I waited for the starlight to strike me, but it didn’t. “And just like that, you will grant his wish?”
“I will. But just know if you go with him, you’ll be making quite the political mess.”
“Your trade with Bailoc?”
“Our trade with Nythrel,” he said. “I hear Lioran is quite dependent on our ore. The Heart is still a mess from the war and he’s trying to build a new palace—both require more of it… none of it is finished yet, is it?”
It wasn’t. “I wouldn’t know the state of his construction plans.”
“He’s ordered cartloads more.

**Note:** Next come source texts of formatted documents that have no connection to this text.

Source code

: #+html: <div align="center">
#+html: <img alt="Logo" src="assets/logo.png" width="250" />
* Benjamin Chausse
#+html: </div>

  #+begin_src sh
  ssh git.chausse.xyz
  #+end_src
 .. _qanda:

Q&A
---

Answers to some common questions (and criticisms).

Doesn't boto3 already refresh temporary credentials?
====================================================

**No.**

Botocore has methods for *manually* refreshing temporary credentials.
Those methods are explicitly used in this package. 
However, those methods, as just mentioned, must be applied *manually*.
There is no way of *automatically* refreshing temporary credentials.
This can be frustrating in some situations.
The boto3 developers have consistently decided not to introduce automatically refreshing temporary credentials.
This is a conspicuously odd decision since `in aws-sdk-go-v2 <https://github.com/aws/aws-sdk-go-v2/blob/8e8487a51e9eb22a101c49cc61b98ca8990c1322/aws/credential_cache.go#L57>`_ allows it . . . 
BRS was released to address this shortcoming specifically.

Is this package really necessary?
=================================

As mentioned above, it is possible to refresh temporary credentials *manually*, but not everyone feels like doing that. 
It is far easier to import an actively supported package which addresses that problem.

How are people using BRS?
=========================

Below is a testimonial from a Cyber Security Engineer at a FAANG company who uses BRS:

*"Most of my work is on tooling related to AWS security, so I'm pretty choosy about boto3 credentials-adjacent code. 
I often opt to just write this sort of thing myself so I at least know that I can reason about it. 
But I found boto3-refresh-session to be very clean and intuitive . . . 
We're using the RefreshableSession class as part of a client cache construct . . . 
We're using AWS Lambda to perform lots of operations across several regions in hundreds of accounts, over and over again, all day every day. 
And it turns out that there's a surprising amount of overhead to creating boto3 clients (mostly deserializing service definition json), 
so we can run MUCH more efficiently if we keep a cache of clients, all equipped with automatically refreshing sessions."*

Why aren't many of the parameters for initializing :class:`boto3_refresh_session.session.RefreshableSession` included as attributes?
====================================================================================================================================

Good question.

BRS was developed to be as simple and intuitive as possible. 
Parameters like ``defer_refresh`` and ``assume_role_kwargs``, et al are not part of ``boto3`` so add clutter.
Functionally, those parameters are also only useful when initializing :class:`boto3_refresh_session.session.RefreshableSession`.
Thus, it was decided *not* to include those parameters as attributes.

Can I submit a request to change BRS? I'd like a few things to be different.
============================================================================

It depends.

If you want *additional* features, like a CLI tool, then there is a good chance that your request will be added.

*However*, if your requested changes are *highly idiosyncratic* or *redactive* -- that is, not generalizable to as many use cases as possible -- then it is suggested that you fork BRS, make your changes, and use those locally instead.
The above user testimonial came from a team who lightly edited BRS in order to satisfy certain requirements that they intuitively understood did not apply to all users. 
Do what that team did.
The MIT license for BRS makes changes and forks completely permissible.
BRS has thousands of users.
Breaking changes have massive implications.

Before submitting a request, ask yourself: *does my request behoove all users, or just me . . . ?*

They’re paying more than they used to for it. And you going with Fyn… may just stop all of it. All of that money spent on something he can’t finish, because of you.”
“You will take it from them?” He taunted me with a future, only to rip it from my reach.
“If the Lord Chancellor of Nythrel steals the Princess of Bailoc, it would do more than just stop the trade, Ashlyn. Your sister and her husband would look complicit.”
I didn’t want to cost Aelira and Lioran anything.
It was as if I was trading myself all over again. Their peace for my life, or my future for political upheaval. “I can’t do that to them.”
“I only thought you should know before you decide. Because once you do, there’s no backing out of it.” His chilling glare held me. “It will be a difficult thing for you to choose between—political stability for your sister’s kingdom or the life of the fae lord you love.”
“His life?” I must have misunderstood him.
“A prisoner’s fate can so easily shift. Especially when he forced himself on my bride to be. That can’t be forgotten without consequence. What precedence would it set?”
I couldn’t move. I could barely breathe. “You know, he didn’t. You know what you saw.”
“Do I?”
I wished I had never believed the lies I was told—and the ones I told myself.
Both had cost me more than I was ever willing to give. “Please, you can’t hurt him. I will go with him.”
“It is settled then.” Soren’s smile softened.
It looked a bit like relief. “I expect your silence until the plan is set in motion. His fate could still shift if I hear that anything is amiss. Every word you utter—every correspondence you attempt to send will be monitored.” When he rose, he headed for the door.
I hoped someday my sister would forgive me.